The pictures are to be left out when the listing below is reproduced word for word.

#### [Material provided]
↓↓↓

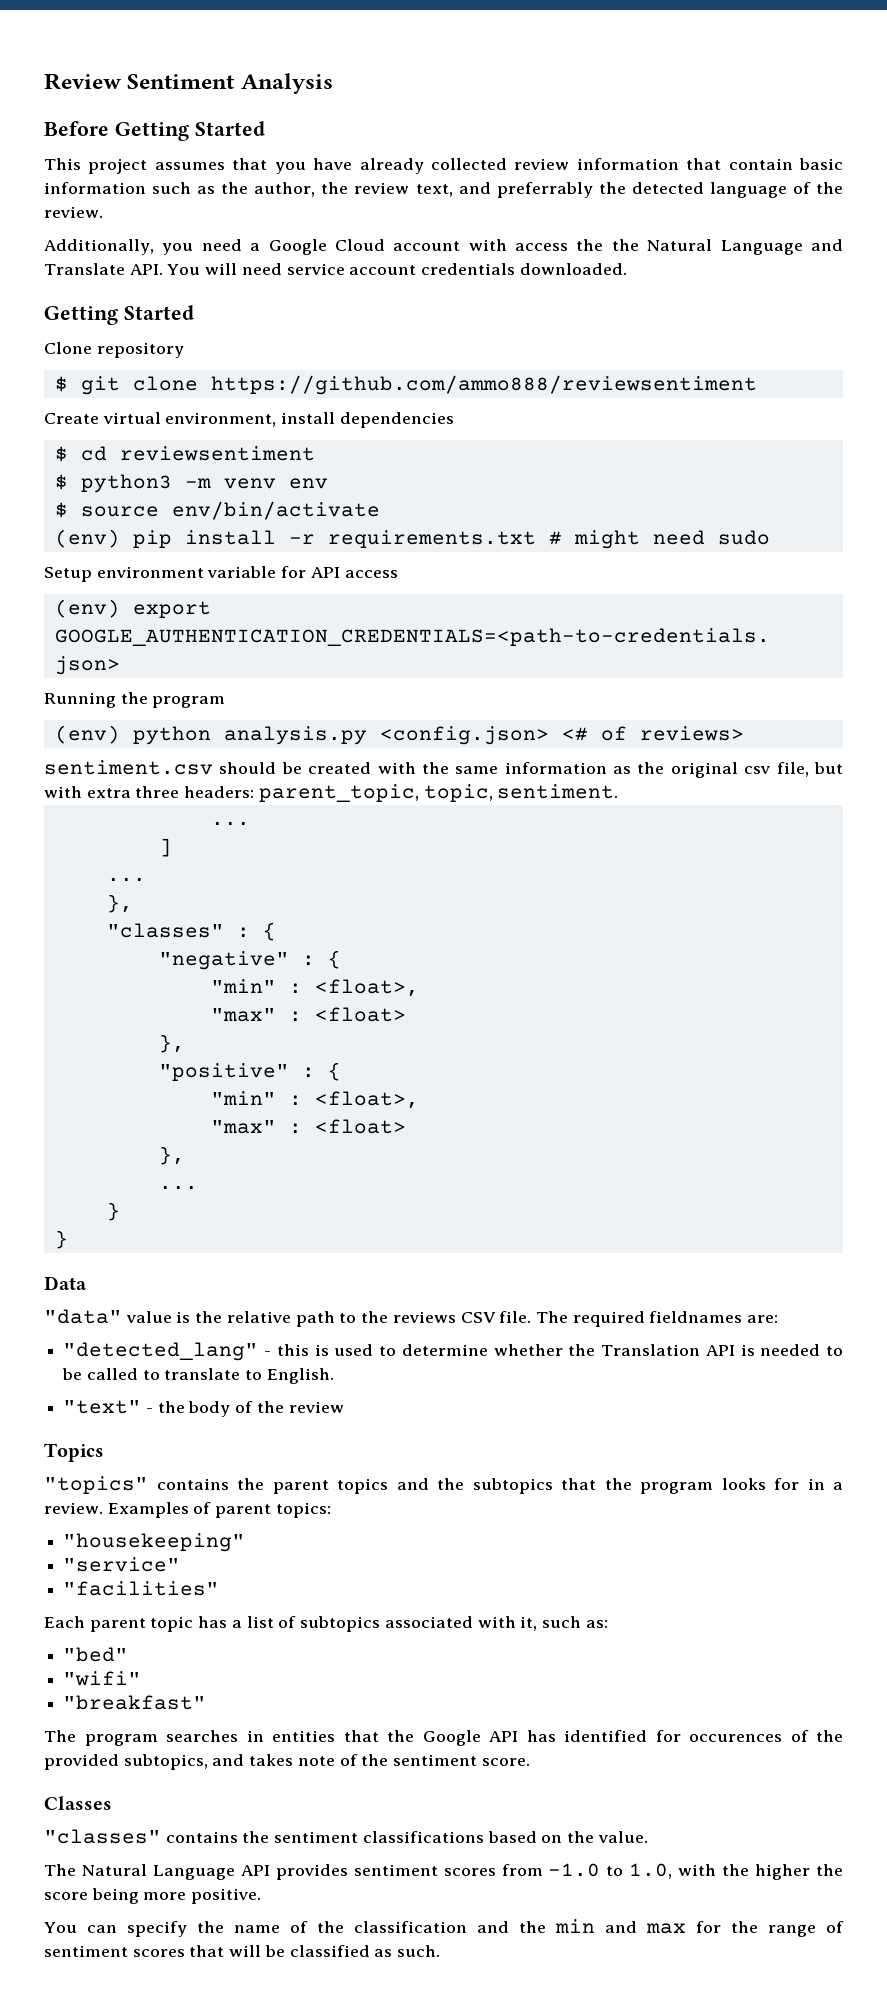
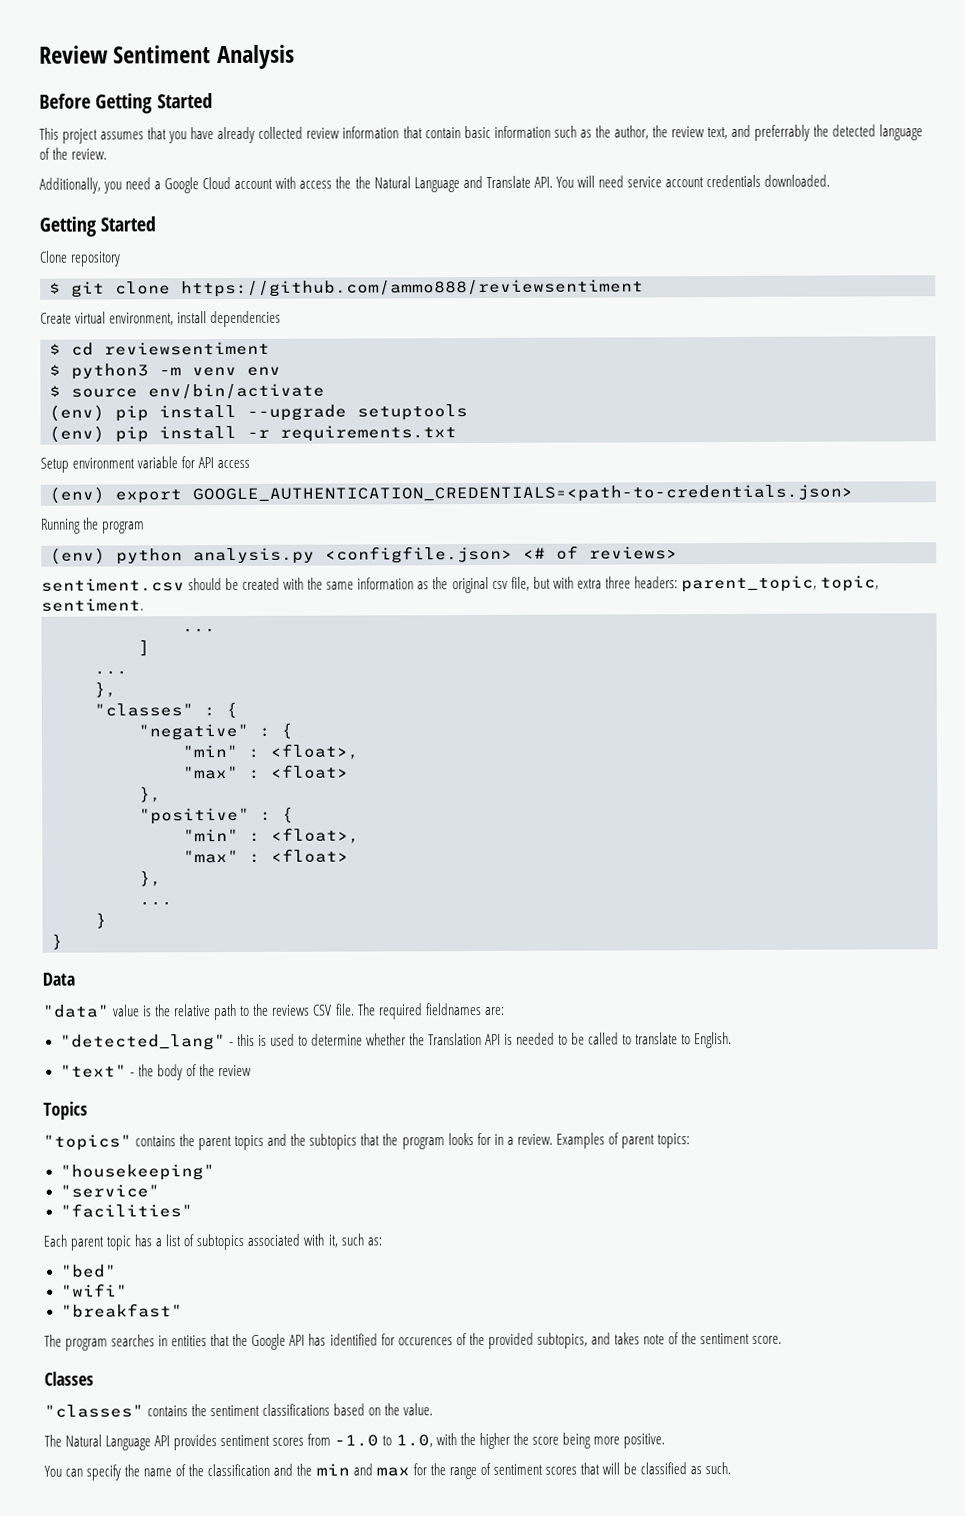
(380, 510) none -> [49,404,468,422] // (env) pip install --upgrade setuptools
[548,530,770,549] # might need sudo -> (457, 433) none
[379,726,549,745] <config.json> -> [325,545,513,564] <configfile.json>

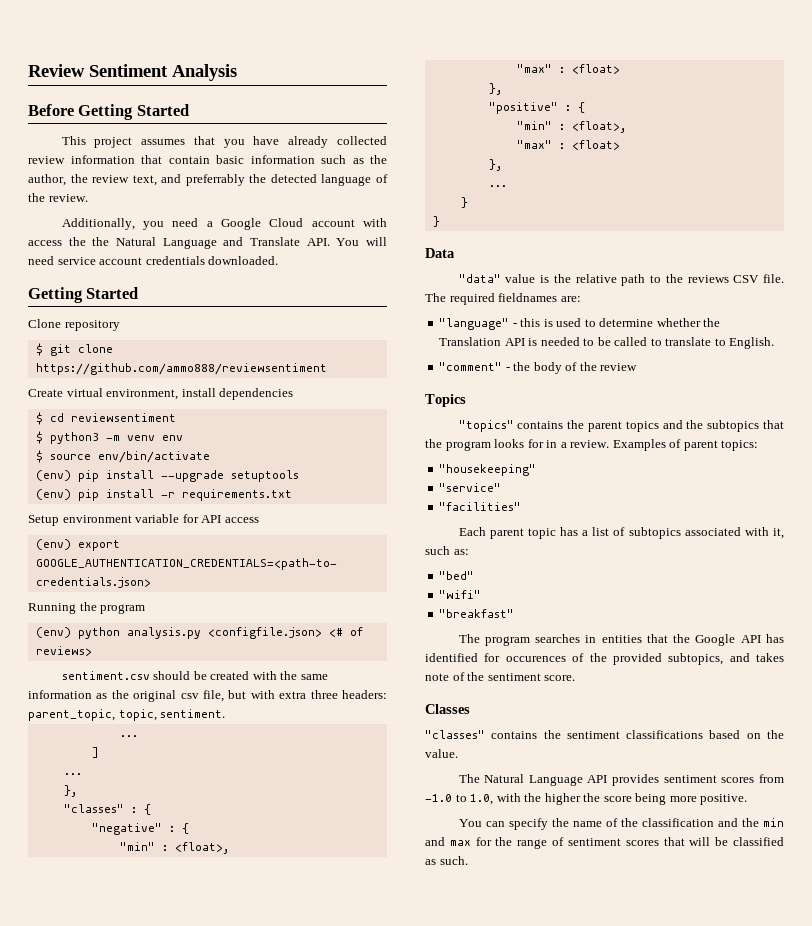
[59,1034,226,1051] "detected_lang" -> [439,318,510,330] "language"
[59,1064,127,1078] "text" -> [439,362,503,371] "comment"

↑↑↑

#### [Problem solution]
(380, 510) none -> [49,404,468,422] // (env) pip install --upgrade setuptools
[548,530,770,549] # might need sudo -> (457, 433) none
[379,726,549,745] <config.json> -> [325,545,513,564] <configfile.json>

[59,1034,226,1051] "detected_lang" -> [439,318,510,330] "language"
[59,1064,127,1078] "text" -> [439,362,503,371] "comment"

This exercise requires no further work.